[Text-based design files]
>>

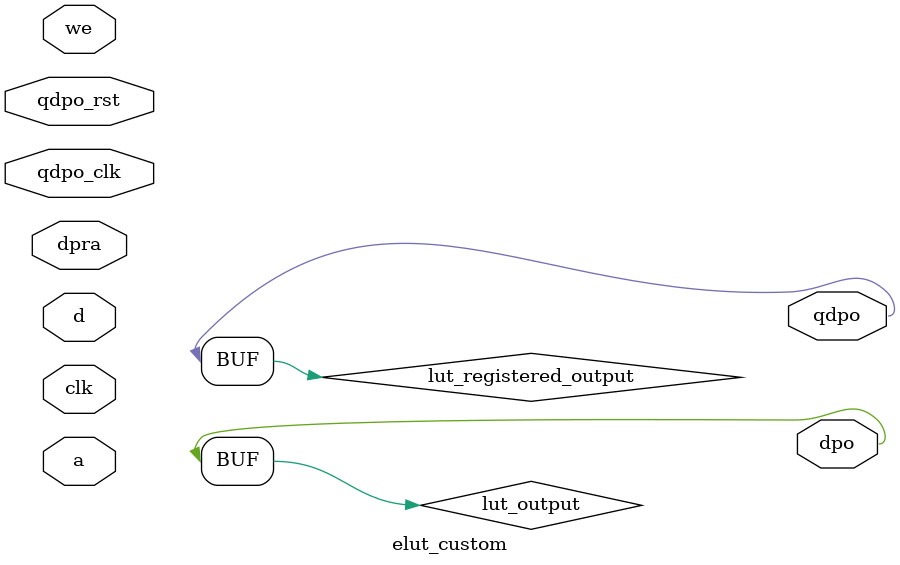
<source format=v>
/*
#	ZUMA Open FPGA Overlay
#	Alex Brant 
#	Email: alex.d.brant@gmail.com
#	2012
#	LUTRAM wrapper
*/
`include "define.v"
`include "def_generated.v"
module elut_custom(
	a,
	d,
	dpra,
	clk,
	we,
	dpo,
	qdpo_clk,
	qdpo_rst,
	qdpo);


input [5 : 0] a;
input [0 : 0] d;
input [5 : 0] dpra;
input clk;
input we;
input qdpo_clk;
input qdpo_rst;
output dpo;
output qdpo;

wire lut_output;
wire lut_registered_output;

`ifdef PLATFORM_XILINX      
//uses distributed dual-port RAM
//uses two luts, which can have two different read busses, sharing a common write logic.
elut_xilinx LUT (
  //read adress [5 : 0] for the first output, also write adress
  .a(a),
  //data input [0 : 0]
  .d(d),
  //read adress [5 : 0] for the second output
  .dpra(dpra),
  //first input clk and write clock
  .clk(clk),
  //input write enable
  .we(we),
  //second input clock
  .qdpo_clk(qdpo_clk),
  // input qdpo_rst 
  .qdpo_rst(qdpo_rst),
  //first unregistered output [0 : 0]
  .dpo(lut_output),
  //second registered output [0 : 0]
  .qdpo(lut_registered_output)
);
  
`elsif PLATFORM_ALTERA

	 SDPR LUT(
	.clock(clk),
	.data(d),
	.rdaddress(dpra),
	.wraddress(a),
	.wren(we),
	.q(lut_output));

`endif

`ifdef XILINX_ISIM //X'd inputs will break the simulation
assign dpo  = (lut_output === 1'bx) ? 0 : lut_output ;
assign qdpo = (lut_registered_output === 1'bx) ? 0 : lut_registered_output ;
`else
assign dpo  = lut_output;
assign qdpo = lut_registered_output;
`endif  


endmodule

</source>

<<

▸ **Your goal**
Reproduce the lines above, beginning at the line with "input [5 : 0] dpra;" and stopping after the line with "distributed dual-port RAM", exactly as they are.

▸ **Expected answer**
input [5 : 0] dpra;
input clk;
input we;
input qdpo_clk;
input qdpo_rst;
output dpo;
output qdpo;

wire lut_output;
wire lut_registered_output;

`ifdef PLATFORM_XILINX      
//uses distributed dual-port RAM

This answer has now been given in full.